To truly dismantle these structures, we must work hard to shift from a society that aims to fix people to one that engages with communities to embed justice and equity into the fabric of our institutions. Communities of color are traditionally community-centered, and truly restorative, systemic healing involves communities of people taking care of one another.
COVID-19 has been a real-world case-study in the value of community for both individual and collective health and wellbeing, while the crusade against mask-wearing is evidence of the harm embedded in the ethos of prioritizing individual preferences over community needs.
The idea of healing being structured into societal institutions may seem far-fetched or impossible, but it aligns with many of the same demands being made in the current movement for racial and social justice. Community healing calls for a restructuring of our priorities, resources, and investment to enrich the conditions that create wellness and health in communities of color, a few being safe and affordable housing, food security, livable wages, clean air and water, affordable and high-quality healthcare, and schools centered on healing over punishment. Through a coordinated, people-centered response from government and public policy, moving into schools and educational culture, and finally into individual families and children, this shift is possible. It is about creating environments of collective care, where systems do not manufacture trauma and where wellbeing is the default priority.

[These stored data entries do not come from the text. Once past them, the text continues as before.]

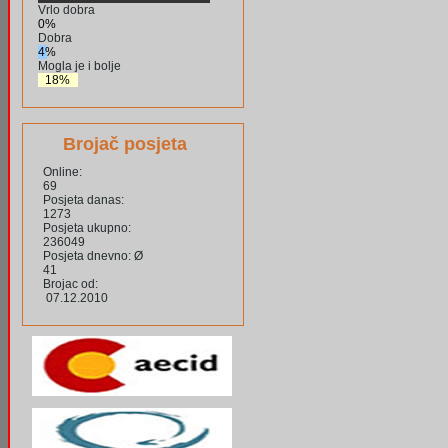
Vrlo dobra
0%
Dobra
4%
Mogla je i bolje
18%
Brojač posjeta
Online:
69
Posjeta danas:
1273
Posjeta ukupno:
236049
Posjeta dnevno: Ø
41
Brojac od:
07.12.2010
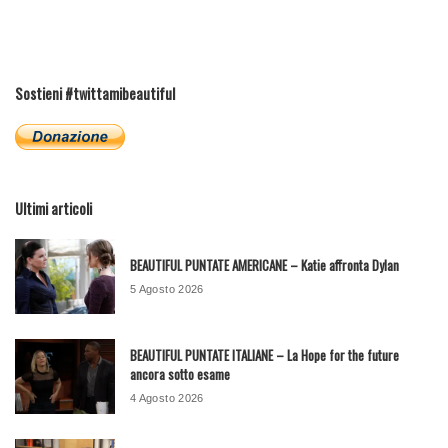
Sostieni #twittamibeautiful
Ultimi articoli
BEAUTIFUL PUNTATE AMERICANE – Katie affronta Dylan
5 Agosto 2026
BEAUTIFUL PUNTATE ITALIANE – La Hope for the future
ancora sotto esame
4 Agosto 2026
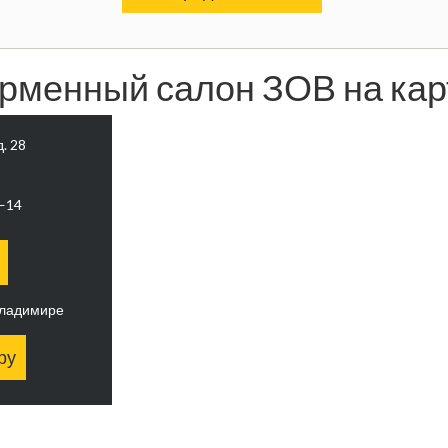
рменный салон ЗОВ на кар
д. 28
0—14
Владимире
ру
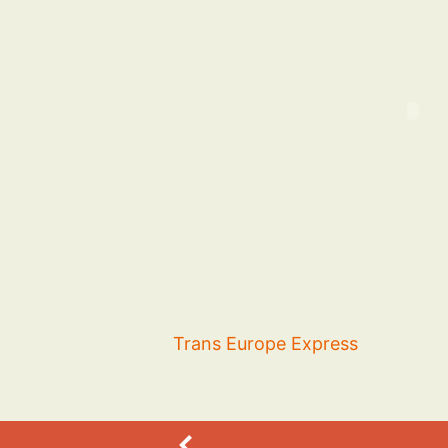
Trans Europe Express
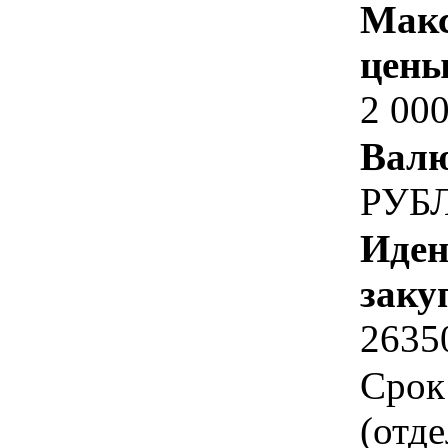
Макс
цены
2 000
Валю
РУБ
Иден
заку
2635
Срок
(отд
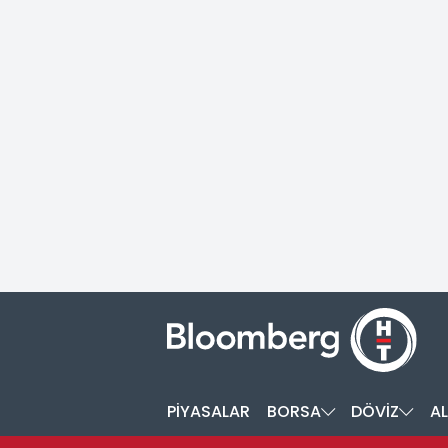
PİYASALAR
BORSA
DÖVİZ
AL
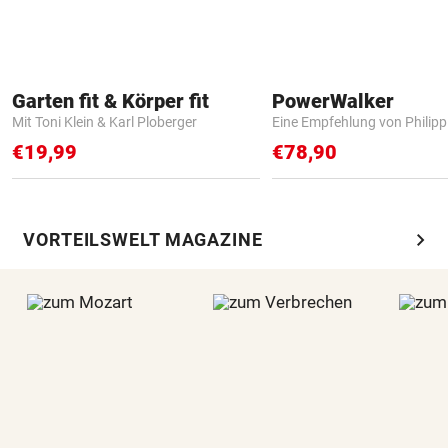
Garten fit & Körper fit
PowerWalker
Mit Toni Klein & Karl Ploberger
Eine Empfehlung von Philip
€19,99
€78,90
chevron_right
VORTEILSWELT MAGAZINE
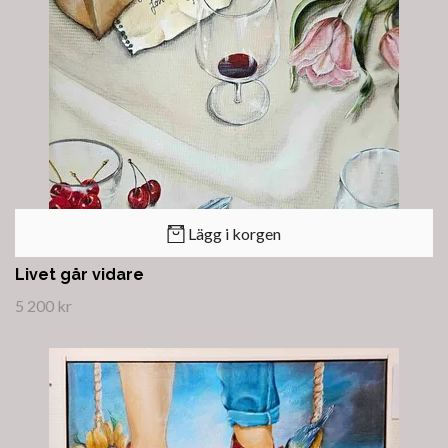
Lägg i korgen
Livet går vidare
5 200 kr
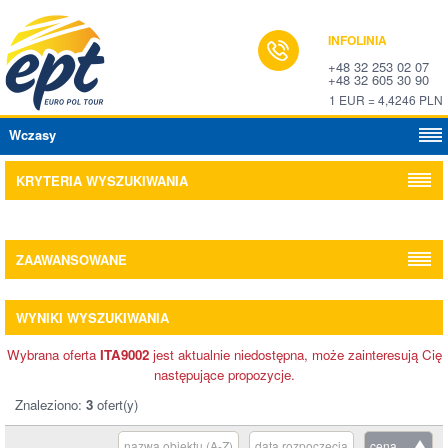
INFOLINIA
+48 32 253 02 07
+48 32 605 30 90
1 EUR = 4,4246 PLN
Wczasy
KRYTERIA WYSZUKIWANIA
ZAAWANSOWANE
WYNIKI WYSZUKIWANIA
Wybrana oferta
ITA9002
jest aktualnie niedostępna, może zainteresują Cię
następujące propozycje.
Znaleziono:
3
ofert(y)
nazwa obiektu (A-Z)
data rozpoczęcia
cena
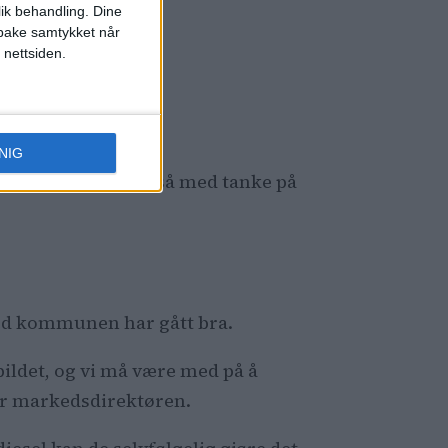
lik behandling. Dine
ilbake samtykket når
 nettsiden.
alten har
ing 2
NIG
illading. Dette er også med tanke på
med kommunen har gått bra.
ybildet, og vi må være med på å
ier markedsdirektøren.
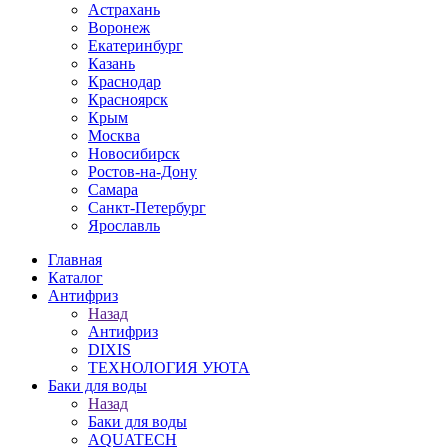
Астрахань
Воронеж
Екатеринбург
Казань
Краснодар
Красноярск
Крым
Москва
Новосибирск
Ростов-на-Дону
Самара
Санкт-Петербург
Ярославль
Главная
Каталог
Антифриз
Назад
Антифриз
DIXIS
ТЕХНОЛОГИЯ УЮТА
Баки для воды
Назад
Баки для воды
AQUATECH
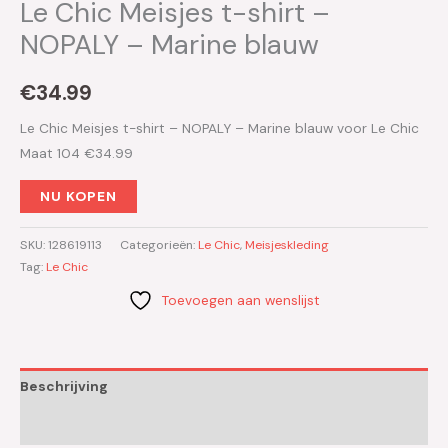
Le Chic Meisjes t-shirt –
NOPALY – Marine blauw
€
34.99
Le Chic Meisjes t-shirt – NOPALY – Marine blauw voor Le Chic
Maat 104 €34.99
NU KOPEN
SKU:
128619113
Categorieën:
Le Chic
,
Meisjeskleding
Tag:
Le Chic
Toevoegen aan wenslijst
Beschrijving
Aanvullende informatie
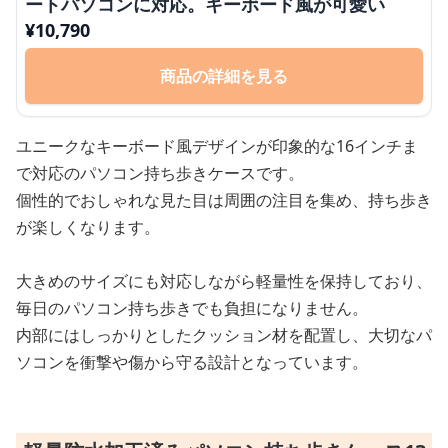
ートパソコンに対応。キーボード風が可愛い
¥
10,790
商品の詳細を見る
ユニークなキーボード風デザインが印象的な16インチま
で対応のパソコン持ち歩きケースです。
個性的でおしゃれな見た目は周囲の注目を集め、持ち歩き
が楽しくなります。
大きめのサイズにも対応しながら軽量性を保持しており、
毎日のパソコン持ち歩きでも負担になりません。
内部にはしっかりとしたクッション材を配置し、大切なパ
ソコンを衝撃や傷から守る設計となっています。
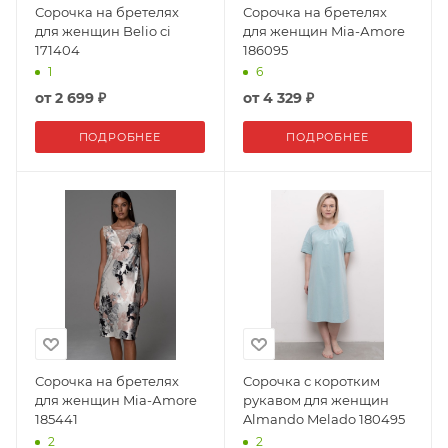
Сорочка на бретелях
Сорочка на бретелях
для женщин Belio ci
для женщин Mia-Аmore
171404
186095
1
6
от
2 699 ₽
от
4 329 ₽
ПОДРОБНЕЕ
ПОДРОБНЕЕ
Сорочка на бретелях
Сорочка с коротким
для женщин Mia-Аmore
рукавом для женщин
185441
Almando Melado 180495
2
2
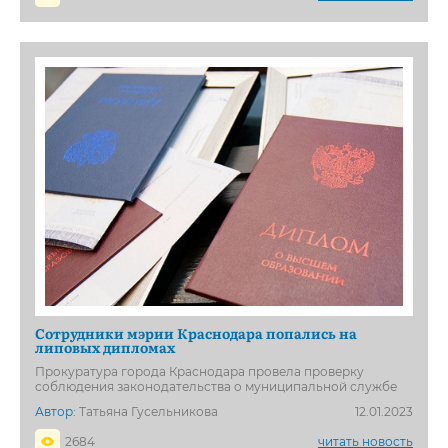
Сотрудники мэрии Краснодара попались на
липовых дипломах
Прокуратура города Краснодара провела проверку
соблюдения законодательства о муниципальной службе
Автор:
Татьяна Гусельникова
12.01.2023
2684
читать новость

Schools give us an example of how a community healing model could be implemented. In many schools in Black and Brown neighborhoods, punitive policies often focus on discipline and order as a response to student behavior. These structures often facilitate practices like using silence as a weapon and allowing law enforcement presence in schools — practices that are most heavily used against students of color. The root causes of students’ behavior is not considered, and neither is an honest evaluation of racial bias in how children are disciplined.
Through a community healing model in schools, we would shift the ruler in how we are measuring children’s value away from being focused on discipline and corrective behaviors. We would approach children as human beings first, honor their voices, nurture their talents, and create environments where belonging and safety are at the forefront. Accountability for creating trauma-sensitive and healing-focused environments would be operationalized into school policies so that practices and cultures would shift.
Many interventions in schools are focused on getting children to stay alive, not to thrive, not to live fulfilling, happy lives. Just to survive. The same can be said for how Black, Indigenous, and people of color have been regarded in most interventions on the societal level in this country. For communities that have been systematically deprived, simple access to resources will never be not enough.
As we move our society towards transformation, our ultimate focus must be on individual and collective happiness — in building a society where all people can thrive. We have to move past the status quo and heal together.